== DOCUMENT EXTRACT ==
☆ ☆ ☆ ☆
If we extend the interval much farther, the result is slightly great than 1, but that’s because we’re approximating the area numerically. Mathematically, it is exactly 1, as we can confirm using the exponential CDF.

from thinkstats import exponential_cdf

exponential_cdf(7, lam)
1.0

We can use the area under the density curve to compute the probability of a goal during any interval. For example, here is the probability of a goal during the first minute of a 60-minute game.

area_under(pdf_expo, 0, 1 / 60)
0.09516258196404043

We can compute the same result using the exponential CDF.

exponential_cdf(1 / 60, lam)
0.09516258196404048

6.4. Comparing PMFs and PDFs#

It is a common error to compare the PMF of a sample with the PDF of a theoretical model. For example, suppose we want to compare the distribution of birth weights to a normal model. Here’s a Pmf that represents the distribution of the data.

pmf_birth_weight = Pmf.from_seq(birth_weights, name="data")

And we already have pdf_model, which represents the PDF of the normal distribution with the same mean and standard deviation. Here’s what happens if we plot them on the same axis.

pmf_birth_weight.plot()
pdf_model.plot(color="gray")

decorate(xlabel="Birth weight (pounds)", ylabel="PMF? Density?")
_images/c4dde542eea6a859a814c043c03edba4cf84511ab06d4a12ce9b1f6e6dc61063.png

It doesn’t work very well. One reason is that they are not in the same units. A Pmf contains probability masses and a NormalPdf contains probability densities, so we can’t compare them, and we shouldn’t plot them on the same axes.

As a first attempt to solve the problem, we can make a Pmf that approximates the normal distribution by evaluating the PDF at a discrete set of points. NormalPdf provides a make_pmf method that does that.

pmf_model = pdf_model.make_pmf()

The result contain probability masses, so we can at least plot it on the same axes as the PMF of the data.

pmf_model.plot(color="gray")
pmf_birth_weight.plot()

decorate(xlabel="Birth weight (pounds)", ylabel="PMF")
_images/9ddd9103b985364092f059ef8dfa13d589d6157987c5cad6995a74714d7c4d46.png

But this is still not a good way to compare distributions. One problem is that the two Pmf objects contains different numbers of quantities, and the quantities in pmf_birth_weight are not equally spaced, so the probability masses are not really comparable.

len(pmf_model), len(pmf_birth_weight)
(201, 184)

The other problem is that the Pmf of the data is noisy.

6.5. Kernel Density Estimation#

So let’s try something else – instead of converting the model to a PMF, we can convert the distribution of the data to a PDF. To show how that works, I’ll start with a small sample of the data.
☆ ☆ ☆ ☆
Joint position lists
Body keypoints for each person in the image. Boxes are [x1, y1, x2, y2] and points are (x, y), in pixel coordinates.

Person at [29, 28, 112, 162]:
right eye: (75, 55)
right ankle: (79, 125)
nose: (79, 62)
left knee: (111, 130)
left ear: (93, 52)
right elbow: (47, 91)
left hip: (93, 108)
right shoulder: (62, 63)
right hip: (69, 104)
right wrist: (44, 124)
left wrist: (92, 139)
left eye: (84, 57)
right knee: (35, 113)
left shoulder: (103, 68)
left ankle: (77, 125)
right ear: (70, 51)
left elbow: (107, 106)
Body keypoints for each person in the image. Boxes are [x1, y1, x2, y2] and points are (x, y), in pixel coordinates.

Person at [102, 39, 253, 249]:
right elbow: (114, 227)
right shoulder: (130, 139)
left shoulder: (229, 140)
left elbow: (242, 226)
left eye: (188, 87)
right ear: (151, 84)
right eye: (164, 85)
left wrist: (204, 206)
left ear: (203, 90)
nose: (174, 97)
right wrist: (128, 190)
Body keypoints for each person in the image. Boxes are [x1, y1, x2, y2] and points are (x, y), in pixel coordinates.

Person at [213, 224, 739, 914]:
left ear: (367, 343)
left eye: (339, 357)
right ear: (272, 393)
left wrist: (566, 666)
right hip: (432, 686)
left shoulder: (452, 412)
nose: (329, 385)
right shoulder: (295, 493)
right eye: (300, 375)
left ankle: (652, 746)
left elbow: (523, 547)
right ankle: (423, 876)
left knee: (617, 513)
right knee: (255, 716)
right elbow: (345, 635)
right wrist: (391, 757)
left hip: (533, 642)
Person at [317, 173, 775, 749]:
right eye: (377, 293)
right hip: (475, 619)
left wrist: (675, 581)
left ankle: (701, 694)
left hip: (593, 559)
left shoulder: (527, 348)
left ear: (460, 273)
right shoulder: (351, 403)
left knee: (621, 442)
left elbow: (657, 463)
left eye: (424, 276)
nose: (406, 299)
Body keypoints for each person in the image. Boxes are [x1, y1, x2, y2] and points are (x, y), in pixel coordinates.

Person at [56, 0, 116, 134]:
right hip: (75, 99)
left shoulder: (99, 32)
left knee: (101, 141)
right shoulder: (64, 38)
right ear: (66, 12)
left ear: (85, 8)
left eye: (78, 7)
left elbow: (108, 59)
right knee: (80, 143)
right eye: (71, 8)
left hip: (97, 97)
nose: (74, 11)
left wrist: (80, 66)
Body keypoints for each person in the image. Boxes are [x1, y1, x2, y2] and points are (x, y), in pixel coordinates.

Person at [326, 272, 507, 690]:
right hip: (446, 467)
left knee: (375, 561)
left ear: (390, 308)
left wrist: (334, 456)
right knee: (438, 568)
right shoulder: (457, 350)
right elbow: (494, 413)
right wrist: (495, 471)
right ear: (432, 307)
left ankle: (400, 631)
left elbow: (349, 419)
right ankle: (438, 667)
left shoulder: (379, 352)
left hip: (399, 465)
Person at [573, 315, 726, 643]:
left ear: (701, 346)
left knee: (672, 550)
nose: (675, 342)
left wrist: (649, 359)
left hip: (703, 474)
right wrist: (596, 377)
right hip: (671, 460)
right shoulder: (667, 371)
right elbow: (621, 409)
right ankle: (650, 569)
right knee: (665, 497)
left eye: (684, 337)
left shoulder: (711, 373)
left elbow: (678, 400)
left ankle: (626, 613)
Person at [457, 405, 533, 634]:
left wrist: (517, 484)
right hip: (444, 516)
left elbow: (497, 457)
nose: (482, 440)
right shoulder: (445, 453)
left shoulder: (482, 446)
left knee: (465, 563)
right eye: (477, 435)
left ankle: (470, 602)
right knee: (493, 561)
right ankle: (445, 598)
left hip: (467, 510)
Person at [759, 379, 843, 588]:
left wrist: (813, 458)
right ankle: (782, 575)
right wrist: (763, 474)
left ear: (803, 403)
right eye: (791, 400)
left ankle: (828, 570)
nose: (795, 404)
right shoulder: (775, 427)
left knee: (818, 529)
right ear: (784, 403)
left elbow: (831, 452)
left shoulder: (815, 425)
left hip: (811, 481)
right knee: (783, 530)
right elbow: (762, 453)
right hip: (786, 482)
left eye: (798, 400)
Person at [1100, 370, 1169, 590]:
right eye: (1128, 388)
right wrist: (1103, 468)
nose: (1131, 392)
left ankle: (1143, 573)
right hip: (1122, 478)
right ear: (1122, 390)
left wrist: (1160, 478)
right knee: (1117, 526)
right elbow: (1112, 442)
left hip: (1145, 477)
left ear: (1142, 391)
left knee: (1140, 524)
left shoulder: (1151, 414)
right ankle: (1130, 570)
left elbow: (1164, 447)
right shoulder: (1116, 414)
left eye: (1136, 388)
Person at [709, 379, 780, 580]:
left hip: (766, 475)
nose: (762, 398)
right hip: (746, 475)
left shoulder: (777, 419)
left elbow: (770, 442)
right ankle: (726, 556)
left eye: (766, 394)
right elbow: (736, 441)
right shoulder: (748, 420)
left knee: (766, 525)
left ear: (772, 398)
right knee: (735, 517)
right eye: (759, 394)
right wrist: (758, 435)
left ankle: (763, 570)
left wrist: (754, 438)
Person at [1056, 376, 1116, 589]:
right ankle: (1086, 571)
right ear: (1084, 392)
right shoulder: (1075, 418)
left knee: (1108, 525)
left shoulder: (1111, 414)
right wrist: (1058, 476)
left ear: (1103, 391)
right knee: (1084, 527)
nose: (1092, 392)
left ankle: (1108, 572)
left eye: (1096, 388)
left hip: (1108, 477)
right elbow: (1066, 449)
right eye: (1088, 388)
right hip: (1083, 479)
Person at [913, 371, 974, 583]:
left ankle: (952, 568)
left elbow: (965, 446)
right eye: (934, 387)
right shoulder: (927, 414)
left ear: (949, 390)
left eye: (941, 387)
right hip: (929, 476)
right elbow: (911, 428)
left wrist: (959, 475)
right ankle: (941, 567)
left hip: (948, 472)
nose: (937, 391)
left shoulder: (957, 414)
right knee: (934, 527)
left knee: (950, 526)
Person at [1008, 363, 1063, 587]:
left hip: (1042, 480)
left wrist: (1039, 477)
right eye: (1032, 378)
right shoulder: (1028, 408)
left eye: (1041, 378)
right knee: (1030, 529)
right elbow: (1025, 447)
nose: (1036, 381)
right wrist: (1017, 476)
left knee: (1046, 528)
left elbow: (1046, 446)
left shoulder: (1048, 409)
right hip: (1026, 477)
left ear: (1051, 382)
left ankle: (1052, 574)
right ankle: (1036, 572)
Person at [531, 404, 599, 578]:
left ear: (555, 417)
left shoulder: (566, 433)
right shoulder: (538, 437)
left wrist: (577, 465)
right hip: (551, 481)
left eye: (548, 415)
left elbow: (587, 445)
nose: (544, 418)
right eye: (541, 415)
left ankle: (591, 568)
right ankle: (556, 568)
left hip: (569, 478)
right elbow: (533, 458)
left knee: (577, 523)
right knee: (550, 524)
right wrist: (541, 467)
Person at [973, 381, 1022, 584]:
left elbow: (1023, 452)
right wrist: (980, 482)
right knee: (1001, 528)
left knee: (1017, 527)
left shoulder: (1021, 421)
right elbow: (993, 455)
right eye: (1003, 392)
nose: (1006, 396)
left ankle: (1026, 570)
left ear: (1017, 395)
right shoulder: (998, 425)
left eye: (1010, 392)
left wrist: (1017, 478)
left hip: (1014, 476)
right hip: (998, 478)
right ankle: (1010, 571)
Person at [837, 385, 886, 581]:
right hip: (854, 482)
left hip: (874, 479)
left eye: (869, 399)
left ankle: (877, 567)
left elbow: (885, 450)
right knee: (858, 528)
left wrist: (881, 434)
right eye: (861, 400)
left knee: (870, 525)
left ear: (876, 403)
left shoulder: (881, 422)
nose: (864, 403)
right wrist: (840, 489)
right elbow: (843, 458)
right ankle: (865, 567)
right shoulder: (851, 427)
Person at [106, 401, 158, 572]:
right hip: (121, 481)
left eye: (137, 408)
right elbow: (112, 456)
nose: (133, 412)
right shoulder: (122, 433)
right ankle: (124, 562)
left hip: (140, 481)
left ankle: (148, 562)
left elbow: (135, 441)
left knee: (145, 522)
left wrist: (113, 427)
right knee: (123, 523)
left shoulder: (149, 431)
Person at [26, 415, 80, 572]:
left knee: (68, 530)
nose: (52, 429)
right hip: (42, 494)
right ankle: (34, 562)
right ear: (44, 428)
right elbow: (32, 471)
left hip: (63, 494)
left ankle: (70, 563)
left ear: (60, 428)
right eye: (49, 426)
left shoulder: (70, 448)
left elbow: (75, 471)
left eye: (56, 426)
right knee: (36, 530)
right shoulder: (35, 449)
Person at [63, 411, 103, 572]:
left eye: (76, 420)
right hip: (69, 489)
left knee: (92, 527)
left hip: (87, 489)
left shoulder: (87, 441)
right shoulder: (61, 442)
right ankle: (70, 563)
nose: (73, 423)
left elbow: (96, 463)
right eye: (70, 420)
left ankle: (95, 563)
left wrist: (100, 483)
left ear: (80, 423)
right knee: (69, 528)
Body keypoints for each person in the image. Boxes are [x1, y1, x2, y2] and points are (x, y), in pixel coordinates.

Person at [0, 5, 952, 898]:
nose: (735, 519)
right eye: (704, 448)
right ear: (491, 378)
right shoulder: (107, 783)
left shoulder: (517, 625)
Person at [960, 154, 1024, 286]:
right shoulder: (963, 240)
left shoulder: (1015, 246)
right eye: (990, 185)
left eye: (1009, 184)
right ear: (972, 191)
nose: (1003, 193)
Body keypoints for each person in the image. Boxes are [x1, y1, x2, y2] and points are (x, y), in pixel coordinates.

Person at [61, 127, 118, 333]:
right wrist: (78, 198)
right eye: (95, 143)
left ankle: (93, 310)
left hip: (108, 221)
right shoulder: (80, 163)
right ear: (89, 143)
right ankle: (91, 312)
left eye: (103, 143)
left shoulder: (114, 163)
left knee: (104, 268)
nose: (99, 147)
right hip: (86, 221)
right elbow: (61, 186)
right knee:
☆ ☆ ☆ ☆
== WORK TO COMPLETE ==
1) In the probability distributions excerpt, what does a NormalPdf contain, as opposed to a Pmf?
2) Do these statements agree with the probability distributions excerpt? Answer yes or no for each, quoting the deciding words. (a) pmf_model and pmf_birth_weight hold the same number of quantities. (b) NormalPdf provides a make_pmf method. (c) The quantities in pmf_birth_weight are equally spaced.
3) How would you render this sentence from the probability distributions excerpt in Spanish: "It is a common error to compare the PMF of a sample with the PDF of a theoretical model."

== SOLUTIONS TO THE TASKS ==
1) Probability densities.

2)
(a) No: "the two Pmf objects contains different numbers of quantities"
(b) Yes: "NormalPdf provides a make_pmf method that does that."
(c) No: "the quantities in pmf_birth_weight are not equally spaced"

3) Es un error común comparar la PMF de una muestra con la PDF de un modelo teórico.